▸ Task description: Repeat, exactly and in full, the lines of the listing below, but without any pictures.

▼▼▼

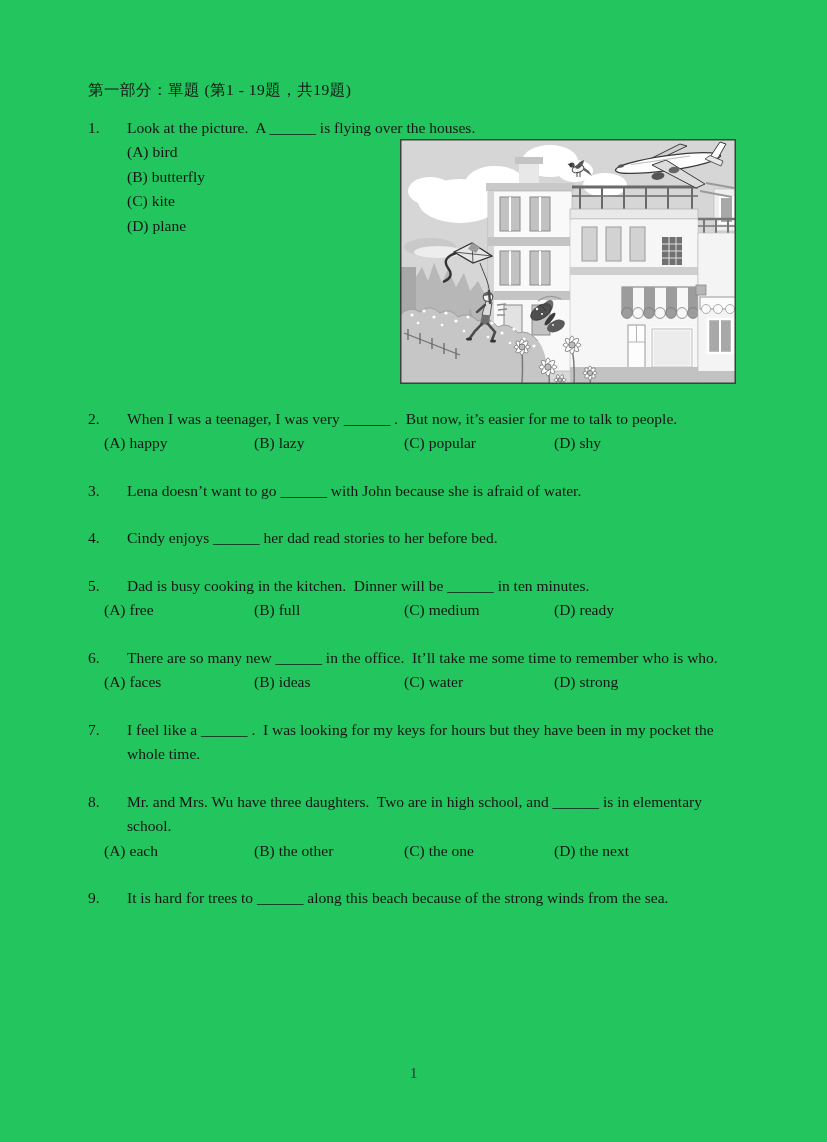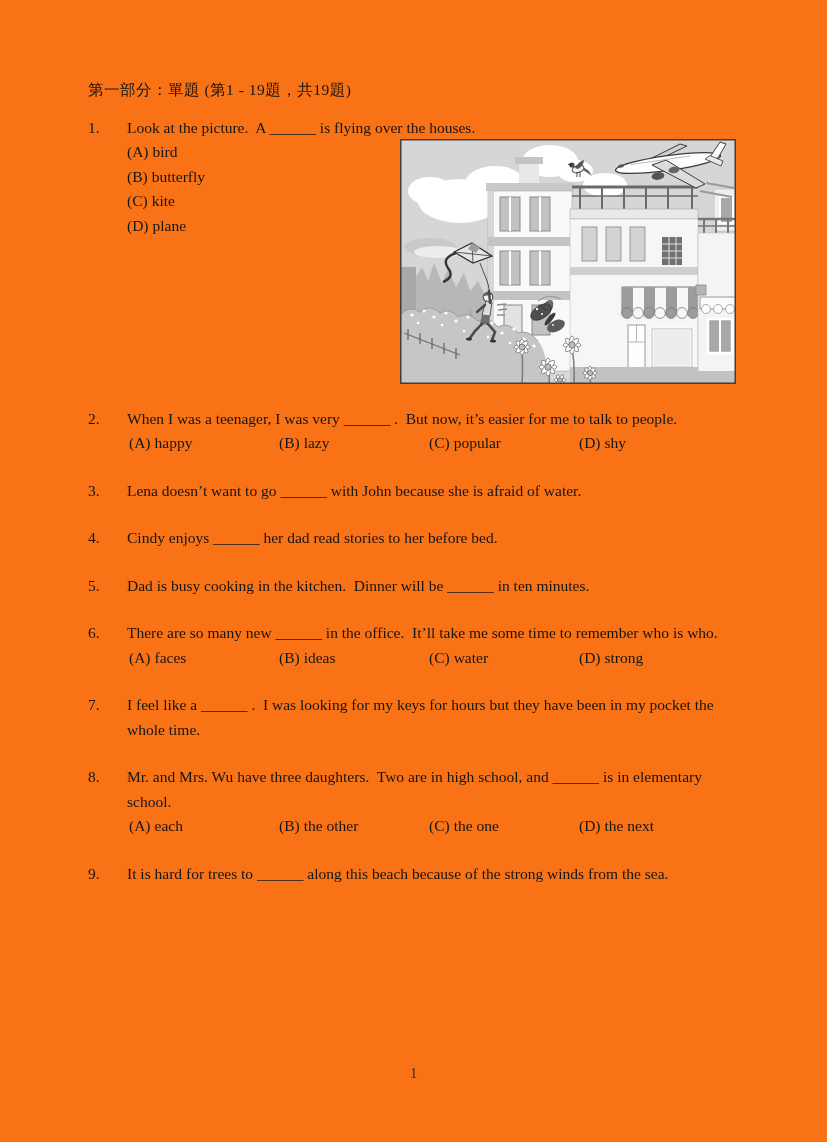--- a/index.html
+++ b/index.html
@@ -1,20 +1,20 @@
 <!DOCTYPE html>
 <html><head>
 <meta charset="utf-8">
 <style>
   html,body { margin:0; padding:0; background:#ffffff; }
   .page {
     position: relative;
     width: 827px;
     height: 1142px;
-    background: #f97316;
+    background: #22c55e;
     font-family: "Liberation Serif", serif;
     font-size: 15.5px;
     line-height: 24.5px;
     color: #151515;
     overflow: hidden;
   }
   .content {
     position: absolute;
     left: 88px;
     top: 78px;
@@ -23,21 +23,21 @@
   .section-header {
     margin-bottom: 13px;
     letter-spacing: 0.5px;
   }
   .question { margin-bottom: 23px; position: relative; }
   .q1 { min-height: 268px; }
   .q-line { display: flex; }
   .q-num { width: 39px; flex: 0 0 39px; }
   .q-text { width: 612px; white-space: pre-wrap; }
   .opts-col .opt { margin-left: 39px; }
-  .opts-row { display: flex; margin-left: 41px; }
+  .opts-row { display: flex; margin-left: 16px; }
   .opts-row .opt { width: 150px; flex: 0 0 150px; }
   .opt-label { margin-right: 4px; }
   .illustration {
     position: absolute;
     left: 312px;
     top: 23px;
     width: 336px;
     height: 245px;
   }
   .page-number {
@@ -374,20 +374,26 @@
         <span class="q-num">4.</span>
         <span class="q-text">Cindy enjoys ______ her dad read stories to her before bed.</span>
       </div>
     </div>
 
     <div class="question">
       <div class="q-line">
         <span class="q-num">5.</span>
         <span class="q-text">Dad is busy cooking in the kitchen.  Dinner will be ______ in ten minutes.</span>
       </div>
+      <div class="opts-row">
+        <div class="opt"><span class="opt-label">(A)</span><span class="opt-text">free</span></div>
+        <div class="opt"><span class="opt-label">(B)</span><span class="opt-text">full</span></div>
+        <div class="opt"><span class="opt-label">(C)</span><span class="opt-text">medium</span></div>
+        <div class="opt"><span class="opt-label">(D)</span><span class="opt-text">ready</span></div>
+      </div>
     </div>
 
     <div class="question">
       <div class="q-line">
         <span class="q-num">6.</span>
         <span class="q-text">There are so many new ______ in the office.  It’ll take me some time to remember who is who.</span>
       </div>
       <div class="opts-row">
         <div class="opt"><span class="opt-label">(A)</span><span class="opt-text">faces</span></div>
         <div class="opt"><span class="opt-label">(B)</span><span class="opt-text">ideas</span></div>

▲▲▲

▸ Exercise result:
--- a/index.html
+++ b/index.html
@@ -1,20 +1,20 @@
 <!DOCTYPE html>
 <html><head>
 <meta charset="utf-8">
 <style>
   html,body { margin:0; padding:0; background:#ffffff; }
   .page {
     position: relative;
     width: 827px;
     height: 1142px;
-    background: #f97316;
+    background: #22c55e;
     font-family: "Liberation Serif", serif;
     font-size: 15.5px;
     line-height: 24.5px;
     color: #151515;
     overflow: hidden;
   }
   .content {
     position: absolute;
     left: 88px;
     top: 78px;
@@ -23,21 +23,21 @@
   .section-header {
     margin-bottom: 13px;
     letter-spacing: 0.5px;
   }
   .question { margin-bottom: 23px; position: relative; }
   .q1 { min-height: 268px; }
   .q-line { display: flex; }
   .q-num { width: 39px; flex: 0 0 39px; }
   .q-text { width: 612px; white-space: pre-wrap; }
   .opts-col .opt { margin-left: 39px; }
-  .opts-row { display: flex; margin-left: 41px; }
+  .opts-row { display: flex; margin-left: 16px; }
   .opts-row .opt { width: 150px; flex: 0 0 150px; }
   .opt-label { margin-right: 4px; }
   .illustration {
     position: absolute;
     left: 312px;
     top: 23px;
     width: 336px;
     height: 245px;
   }
   .page-number {
@@ -374,20 +374,26 @@
         <span class="q-num">4.</span>
         <span class="q-text">Cindy enjoys ______ her dad read stories to her before bed.</span>
       </div>
     </div>
 
     <div class="question">
       <div class="q-line">
         <span class="q-num">5.</span>
         <span class="q-text">Dad is busy cooking in the kitchen.  Dinner will be ______ in ten minutes.</span>
       </div>
+      <div class="opts-row">
+        <div class="opt"><span class="opt-label">(A)</span><span class="opt-text">free</span></div>
+        <div class="opt"><span class="opt-label">(B)</span><span class="opt-text">full</span></div>
+        <div class="opt"><span class="opt-label">(C)</span><span class="opt-text">medium</span></div>
+        <div class="opt"><span class="opt-label">(D)</span><span class="opt-text">ready</span></div>
+      </div>
     </div>
 
     <div class="question">
       <div class="q-line">
         <span class="q-num">6.</span>
         <span class="q-text">There are so many new ______ in the office.  It’ll take me some time to remember who is who.</span>
       </div>
       <div class="opts-row">
         <div class="opt"><span class="opt-label">(A)</span><span class="opt-text">faces</span></div>
         <div class="opt"><span class="opt-label">(B)</span><span class="opt-text">ideas</span></div>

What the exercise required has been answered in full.